In each of my roles as a Licensed Professional Counselor and a Registered Yoga Teacher®, I have opportunity to witness the positive effects on mental health when a client, in either area, begins to quiet down the random ramblings of the mind. Our experiences of life are, largely, determined by the meaning that we attach to the random events that occur in our lives. Ten different people can be exposed to the same stimulus and report ten different experiences. This is because each person is processing the raw data of the event, the who, what, when and where, through their own filters of beliefs, perceptions and attitudes. Our beliefs, perceptions and attitudes are nothing more than systems of thought that we learn and to which we become habituated. After years of practicing a particular method of thinking, our minds come to feel “safe” within the internal environment that is generated as a result of our predominant way of thinking. The mind, thriving on the status-quo, works very hard to perpetuate its familiar environment.

For example, a child who grows up in a home with an anxious parent learns through observation to behave in an anxious way. The energy generated in the home by the anxious behaviors of the parent begins to feel “normal” to the child. The child adopts the parent’s set of perceptions, attitudes and beliefs. She learns to generate her own anxiety. Her mind begins to grow accustomed to this anxious state and creates thoughts that help to perpetuate that state. Being anxious becomes the state in which the child’s mind feels safe. The beliefs, perceptions and attitudes that help to create the anxious state become part of the child’s system of thinking. When this system is practiced throughout life, the anxious child becomes an anxious adult.

Yoga has been called the practice of moving into stillness. Through synchronization of breath and movement, both the mind and body move to a quieter place from which the habitual ramblings of the mind can be better observed, the first step in learning to manage them. The simple act of breathing in a slow, deep, deliberate manner helps to break the cycle of “fight or flight” thinking and behavior that have become a routine part of many of our daily lives.

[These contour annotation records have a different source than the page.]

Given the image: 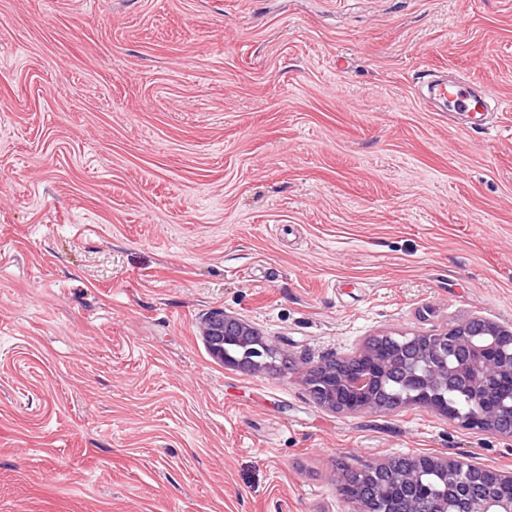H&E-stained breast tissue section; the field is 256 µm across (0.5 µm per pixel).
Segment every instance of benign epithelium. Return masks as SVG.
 Here are the masks:
<instances>
[{"label": "benign epithelium", "mask_w": 512, "mask_h": 512, "mask_svg": "<svg viewBox=\"0 0 512 512\" xmlns=\"http://www.w3.org/2000/svg\"><path fill=\"white\" fill-rule=\"evenodd\" d=\"M211 355L249 371H267L288 352L272 339L255 340L257 332L226 313L208 318L202 329ZM234 338L242 355L224 350ZM346 368L335 358L305 370L304 384L321 406L340 413L387 410L384 384L396 381L400 398L448 416V383L462 379L472 406L452 421L471 429L512 439V330L480 317L460 320L432 335L371 336L348 356ZM347 500L366 503L365 512H512V471L476 466L464 458L406 456L392 470L365 462L339 485Z\"/></svg>", "instance_id": "benign-epithelium-1"}]
</instances>
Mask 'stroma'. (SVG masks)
<instances>
[{
	"instance_id": "1",
	"label": "stroma",
	"mask_w": 512,
	"mask_h": 512,
	"mask_svg": "<svg viewBox=\"0 0 512 512\" xmlns=\"http://www.w3.org/2000/svg\"><path fill=\"white\" fill-rule=\"evenodd\" d=\"M468 74L488 114L427 81ZM216 311L288 352L215 360ZM512 328V0H0V512H358L506 441L304 368Z\"/></svg>"
}]
</instances>
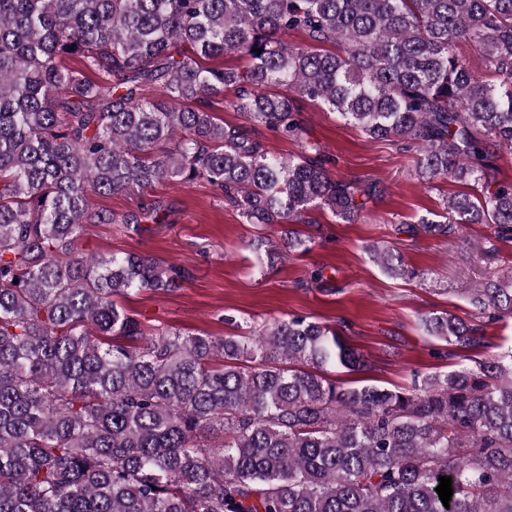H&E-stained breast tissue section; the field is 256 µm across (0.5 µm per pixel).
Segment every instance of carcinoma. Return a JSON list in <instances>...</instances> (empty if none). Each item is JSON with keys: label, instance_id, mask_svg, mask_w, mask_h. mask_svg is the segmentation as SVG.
Returning a JSON list of instances; mask_svg holds the SVG:
<instances>
[{"label": "carcinoma", "instance_id": "obj_1", "mask_svg": "<svg viewBox=\"0 0 512 512\" xmlns=\"http://www.w3.org/2000/svg\"><path fill=\"white\" fill-rule=\"evenodd\" d=\"M461 40L495 80L459 58ZM229 53L250 66L200 63ZM226 88L289 138L298 95L408 140L419 178L468 187L445 200L448 223L512 230V180L490 163L512 152V0H0V512H512V351L411 391L344 388L327 368L363 362L331 328L292 316L248 340L147 338L115 297L177 277L79 251L93 219L150 216L92 213L90 196L162 180L208 183L248 224L355 216L373 187L332 178L314 145L284 157L224 127L209 102ZM374 256L403 274L392 251ZM471 303L511 317L512 276ZM423 325L483 343L449 313Z\"/></svg>", "mask_w": 512, "mask_h": 512}]
</instances>
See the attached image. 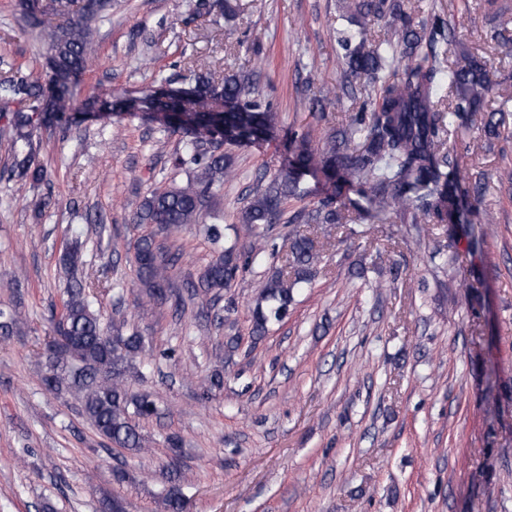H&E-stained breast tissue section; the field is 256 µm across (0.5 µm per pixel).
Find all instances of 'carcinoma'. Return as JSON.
Wrapping results in <instances>:
<instances>
[{
    "label": "carcinoma",
    "mask_w": 512,
    "mask_h": 512,
    "mask_svg": "<svg viewBox=\"0 0 512 512\" xmlns=\"http://www.w3.org/2000/svg\"><path fill=\"white\" fill-rule=\"evenodd\" d=\"M354 9L357 28L339 31L344 50L340 80L327 91L325 100L338 108L352 90L353 81L365 77L375 91L361 112L341 126L323 132L322 146L311 147L312 133L293 139L295 159L279 169L264 186H258L240 209L239 223L247 226L251 243L239 248L221 245V215L208 210L211 199L224 190L233 175L231 148L270 136L277 115L262 104L254 92L252 74L231 75L218 82L199 76L181 88L176 96L166 93L168 81L156 80L157 87L138 98L103 101L97 117H109L119 110L159 120L169 110L182 111L176 124L185 150L194 164L184 183L172 182L166 189L144 197L133 221L152 225L161 232L201 224L214 245V255L194 284L205 306H213L224 290L253 259L268 251L265 225L281 220L284 203L307 194L303 177L321 172L349 186L364 188L367 206L357 207L367 215L396 210L407 224H444L465 213L480 214L483 187L463 186L460 165L448 151V137L457 125L472 120L494 86L482 61L471 57L465 63L448 59V45L454 28L440 16L433 18L429 36L421 35L404 10V0H340ZM111 6V0H17L22 20L33 28L44 24L49 13L66 15L67 24L43 29L48 68L43 80L20 76L0 83V99L9 103H30L34 110L12 113L10 173L47 179V169L36 163L32 152L18 144H29L42 124L71 125L88 116L71 108L74 79L89 68L97 54L93 24ZM376 26L386 29L374 48H366L368 35ZM237 132L224 137V128ZM290 224L340 223V212L324 204L301 211ZM288 270H277L267 278L253 310L252 335L262 336L268 325L288 315L294 288L311 281L320 262L312 237L292 229ZM83 243L72 240L61 253V263L71 277L53 311L54 334L63 339L46 345L40 380L45 391L72 394L79 412L108 448L139 450L144 438L139 421L156 414L150 395L136 393L127 385L133 358L143 348V337L122 327L108 334L101 326L99 310L86 293L88 284L77 276L82 264ZM176 256L156 243L152 233L138 238L133 263L142 300L153 306L171 305L182 312L169 275ZM24 324L22 312L14 307L0 312V336L8 337ZM165 512H182L178 487L166 492Z\"/></svg>",
    "instance_id": "1"
}]
</instances>
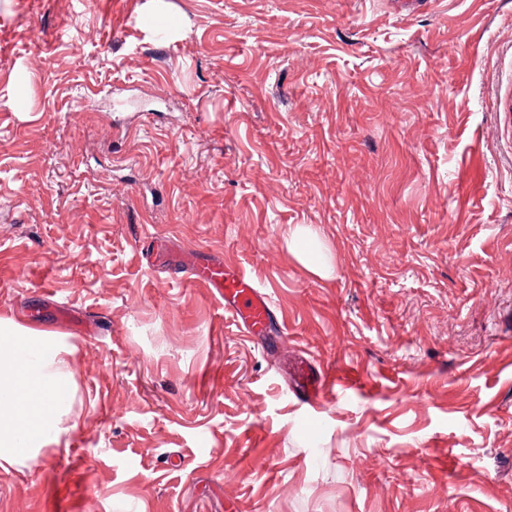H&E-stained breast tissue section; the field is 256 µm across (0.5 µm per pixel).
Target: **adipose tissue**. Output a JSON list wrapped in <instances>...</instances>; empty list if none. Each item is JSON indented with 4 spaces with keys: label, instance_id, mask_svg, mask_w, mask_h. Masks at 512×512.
<instances>
[{
    "label": "adipose tissue",
    "instance_id": "ef3b65f1",
    "mask_svg": "<svg viewBox=\"0 0 512 512\" xmlns=\"http://www.w3.org/2000/svg\"><path fill=\"white\" fill-rule=\"evenodd\" d=\"M67 349L52 336L0 319V467L59 445L75 392Z\"/></svg>",
    "mask_w": 512,
    "mask_h": 512
}]
</instances>
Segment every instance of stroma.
Listing matches in <instances>:
<instances>
[{
	"label": "stroma",
	"mask_w": 512,
	"mask_h": 512,
	"mask_svg": "<svg viewBox=\"0 0 512 512\" xmlns=\"http://www.w3.org/2000/svg\"><path fill=\"white\" fill-rule=\"evenodd\" d=\"M1 318L76 389L0 512H512V0H0ZM289 242L296 255L314 273L325 276L327 262L315 236L307 229L296 226L289 229ZM180 273L202 282L232 316L246 336H263L270 327L274 309L270 296L239 268L224 263L202 264L194 251L184 253ZM287 374L294 396L310 406L327 398H335L336 387L348 390L356 389L359 385L350 370H324L315 366L307 357L299 359L289 369L287 367Z\"/></svg>",
	"instance_id": "35a3bbf8"
}]
</instances>
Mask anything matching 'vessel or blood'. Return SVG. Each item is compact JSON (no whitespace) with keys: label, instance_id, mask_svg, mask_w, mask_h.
<instances>
[{"label":"vessel or blood","instance_id":"obj_1","mask_svg":"<svg viewBox=\"0 0 512 512\" xmlns=\"http://www.w3.org/2000/svg\"><path fill=\"white\" fill-rule=\"evenodd\" d=\"M180 270L202 282L223 301L239 331L256 337L264 335L274 317L270 296L239 268L224 263L202 264L195 252H185ZM294 396L308 405L335 398L337 390L354 389L358 381L351 371H328L315 366L311 359L301 358L288 369Z\"/></svg>","mask_w":512,"mask_h":512}]
</instances>
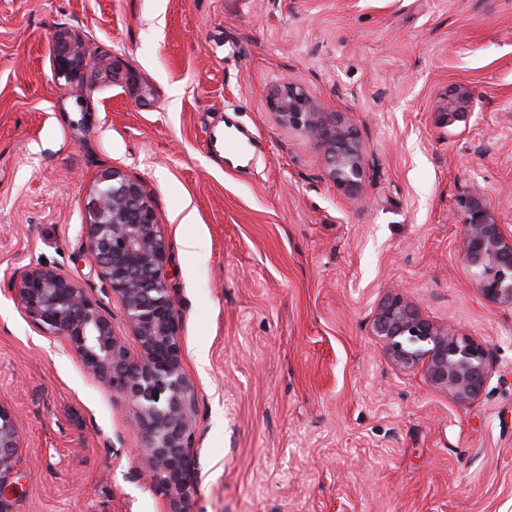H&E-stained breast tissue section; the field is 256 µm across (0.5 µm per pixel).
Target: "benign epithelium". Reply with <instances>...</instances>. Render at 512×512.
<instances>
[{"mask_svg":"<svg viewBox=\"0 0 512 512\" xmlns=\"http://www.w3.org/2000/svg\"><path fill=\"white\" fill-rule=\"evenodd\" d=\"M93 65L77 45L57 42V78L71 80ZM265 98L280 126L303 130L323 154L326 176L336 189L352 198L360 196L369 163L356 127L288 80L267 90ZM473 107L472 90L457 84L442 97L436 124H465ZM83 210L82 250L97 263L105 295L119 301L139 357L129 358L101 302L50 266L37 264L23 272L17 284L20 303L33 326L64 338L89 374L129 397L131 423L145 437L138 469L149 472L168 498L167 512H189L185 504L195 478L190 420L195 396L182 371L180 316L168 286L165 237L140 182L116 169L100 176ZM451 219L462 228L465 264L480 271L475 279L478 292L493 305L512 308V225L495 217L477 189L458 196ZM371 332L396 366L423 367L427 381L459 403L478 399L494 373L490 349L437 327L397 290L372 315ZM18 448L15 422L0 407V512H10L3 500V479Z\"/></svg>","mask_w":512,"mask_h":512,"instance_id":"7a95c632","label":"benign epithelium"}]
</instances>
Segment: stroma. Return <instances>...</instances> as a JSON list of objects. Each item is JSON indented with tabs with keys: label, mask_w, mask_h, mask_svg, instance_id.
<instances>
[{
	"label": "stroma",
	"mask_w": 512,
	"mask_h": 512,
	"mask_svg": "<svg viewBox=\"0 0 512 512\" xmlns=\"http://www.w3.org/2000/svg\"><path fill=\"white\" fill-rule=\"evenodd\" d=\"M61 37L93 58L83 81L56 78ZM285 79L357 128L359 199L268 108ZM460 82L468 126L437 127ZM228 124L245 162L224 155ZM112 169L142 184L168 246L195 393L190 512H512V308L479 294L448 219L475 188L512 221V0H0V405L22 439L9 512L167 508L136 469L128 397L35 329L15 288L47 263L137 355L81 249L82 199ZM395 286L492 351L480 398L389 359L370 318Z\"/></svg>",
	"instance_id": "obj_1"
}]
</instances>
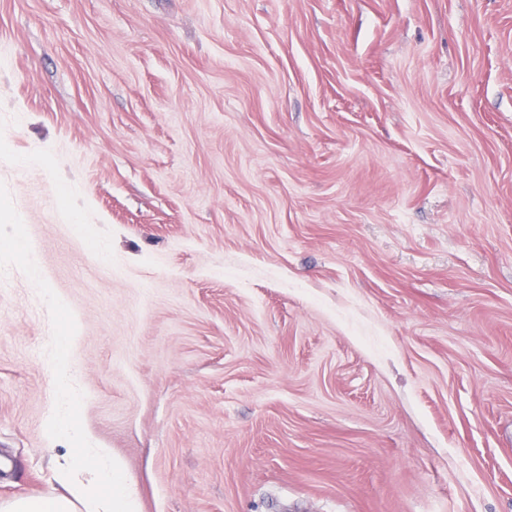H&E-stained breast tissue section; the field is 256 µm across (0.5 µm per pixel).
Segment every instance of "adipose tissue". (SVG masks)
Wrapping results in <instances>:
<instances>
[{"label": "adipose tissue", "mask_w": 512, "mask_h": 512, "mask_svg": "<svg viewBox=\"0 0 512 512\" xmlns=\"http://www.w3.org/2000/svg\"><path fill=\"white\" fill-rule=\"evenodd\" d=\"M80 442L54 471L65 495L17 497L1 504L0 512H140L137 491L122 461L88 436H81Z\"/></svg>", "instance_id": "1"}]
</instances>
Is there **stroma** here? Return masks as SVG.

Yoga poses or asanas encourage the body to move in ways that are outside of our typical ranges of motion and open up areas that may be the storage places of undigested emotion and feelings.

If being in a state of good mental health requires the ability to observe and manage the ramblings of the mind and the capacity to allow emotion to move through our bodies, as I believe it does, then yoga is an effective vehicle for cultivating each of these behaviors.